An Israeli minister has warned that part of a holy site in Jerusalem sacred to both Muslims and Jews may collapse beneath the weight of worshippers.
The Dome of the Rock Mosque compound in Jerusalem's Old City
Thousands of Muslims are expected to make the pilgrimage to the al-Aqsa mosque, the third holiest site in Islam, during Ramadan.
But Israel's interior security minister says the the site must be strengthened or numbers of pilgrims must be limited.
Muslim authorities say it is an attempt to seize control of the mosque.
Thousands are expected to attend Friday prayers at the mosque, situated in Jerusalem's Old City, during the Muslim holy period of Ramadan, which begins in October.
The site containing the mosque is known to Jews as the Temple Mount and to Muslims as Haram al-Sharif.
Israel says the foundation of part of the structure is unsound and may collapse.
Thousands of worshippers will visit the site during Ramadan
"Israel cannot take such a risk," Gideon Ezra told Israel Public radio.
"It is necessary to build pillars to support the southern wall of this structure and if this doesn't happen the police will limit access to the mosque during Ramadan."

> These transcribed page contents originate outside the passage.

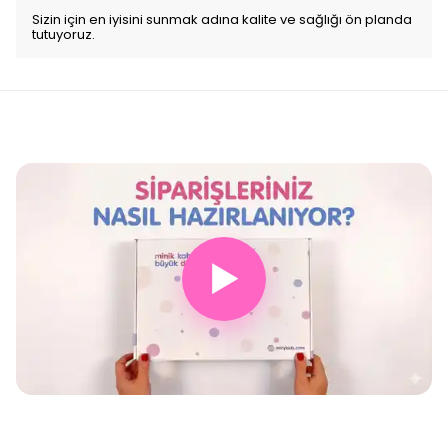
Sizin için en iyisini sunmak adına kalite ve sağlığı ön planda
tutuyoruz.
▶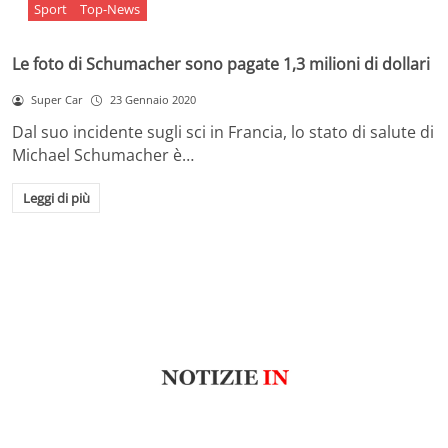
Sport
Top-News
Le foto di Schumacher sono pagate 1,3 milioni di dollari
Super Car
23 Gennaio 2020
Dal suo incidente sugli sci in Francia, lo stato di salute di
Michael Schumacher è…
Leggi di più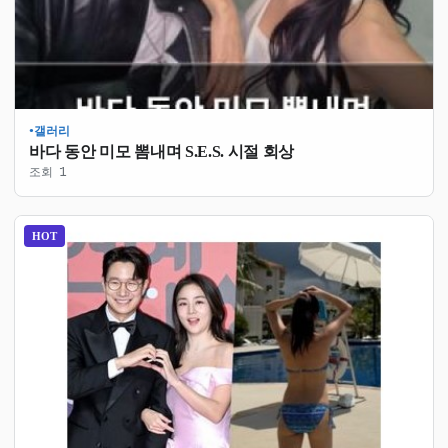
갤러리
●
바다 동안 미모 뽐내며 S.E.S. 시절 회상
조회 1
HOT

A September 2000 visit to the compound by Ariel Sharon - then Israeli opposition leader - helped spark the latest Palestinian uprising, or intifada.

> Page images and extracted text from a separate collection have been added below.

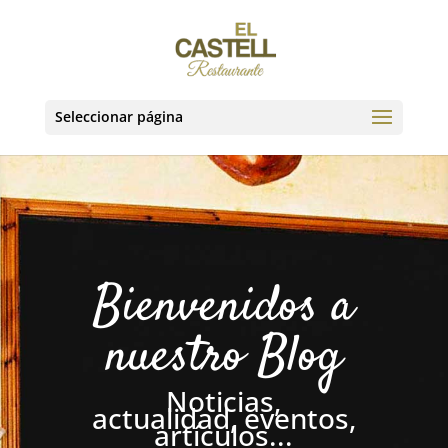
Seleccionar página
Bienvenidos a
nuestro Blog
Noticias,
actualidad, eventos,
artículos...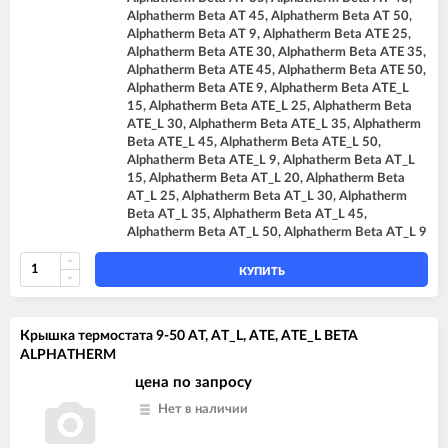
Alphatherm Beta AT 45, Alphatherm Beta AT 50,
Alphatherm Beta AT 9, Alphatherm Beta ATE 25,
Alphatherm Beta ATE 30, Alphatherm Beta ATE 35,
Alphatherm Beta ATE 45, Alphatherm Beta ATE 50,
Alphatherm Beta ATE 9, Alphatherm Beta ATE_L
15, Alphatherm Beta ATE_L 25, Alphatherm Beta
ATE_L 30, Alphatherm Beta ATE_L 35, Alphatherm
Beta ATE_L 45, Alphatherm Beta ATE_L 50,
Alphatherm Beta ATE_L 9, Alphatherm Beta AT_L
15, Alphatherm Beta AT_L 20, Alphatherm Beta
AT_L 25, Alphatherm Beta AT_L 30, Alphatherm
Beta AT_L 35, Alphatherm Beta AT_L 45,
Alphatherm Beta AT_L 50, Alphatherm Beta AT_L 9
КУПИТЬ
Крышка термостата 9-50 AT, AT_L, ATE, ATE_L BETA
ALPHATHERM
цена по запросу
Нет в наличии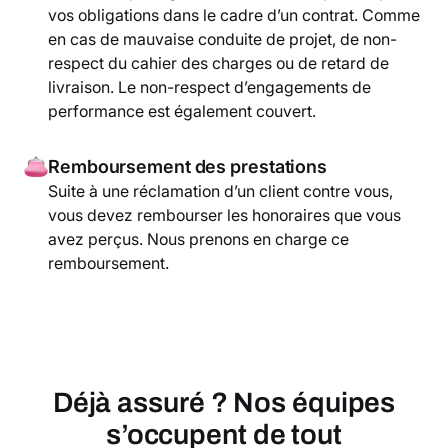
vos obligations dans le cadre d’un contrat. Comme
en cas de mauvaise conduite de projet, de non-
respect du cahier des charges ou de retard de
livraison. Le non-respect d’engagements de
performance est également couvert.
Remboursement des prestations
Suite à une réclamation d’un client contre vous,
vous devez rembourser les honoraires que vous
avez perçus. Nous prenons en charge ce
remboursement.
Déjà assuré ? Nos équipes
s’occupent de tout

Repair work on the ancient site has already led to disagreements between Israeli officials with responsibility for looking after it, and their Palestinian counterparts, the Waqf authority.
The foundations of the mosque are old and unstable and a combination of roofing work on the building and a small earthquake have worsened its structural condition.

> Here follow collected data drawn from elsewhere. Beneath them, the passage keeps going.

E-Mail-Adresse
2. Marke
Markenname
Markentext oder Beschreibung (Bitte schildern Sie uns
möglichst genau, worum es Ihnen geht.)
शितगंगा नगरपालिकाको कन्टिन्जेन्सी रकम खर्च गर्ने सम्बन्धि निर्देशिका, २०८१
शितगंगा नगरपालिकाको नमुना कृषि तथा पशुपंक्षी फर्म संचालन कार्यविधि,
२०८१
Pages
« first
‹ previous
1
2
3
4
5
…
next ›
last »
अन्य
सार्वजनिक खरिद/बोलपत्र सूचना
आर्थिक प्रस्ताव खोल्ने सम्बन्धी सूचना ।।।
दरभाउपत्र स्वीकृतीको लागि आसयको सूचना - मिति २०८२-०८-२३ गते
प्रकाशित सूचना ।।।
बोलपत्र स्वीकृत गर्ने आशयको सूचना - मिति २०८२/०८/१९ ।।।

Part of the 800-year-old supporting wall leading to the compound crumbled in February.
At the time Israeli experts warned that a major collapse at the site would only be a matter of time unless urgent repair work was carried out.
Muslims have blamed Israel for the collapse, saying
officials were trying to destabilise the complex by carrying out archaeological excavations in an area outside the compound.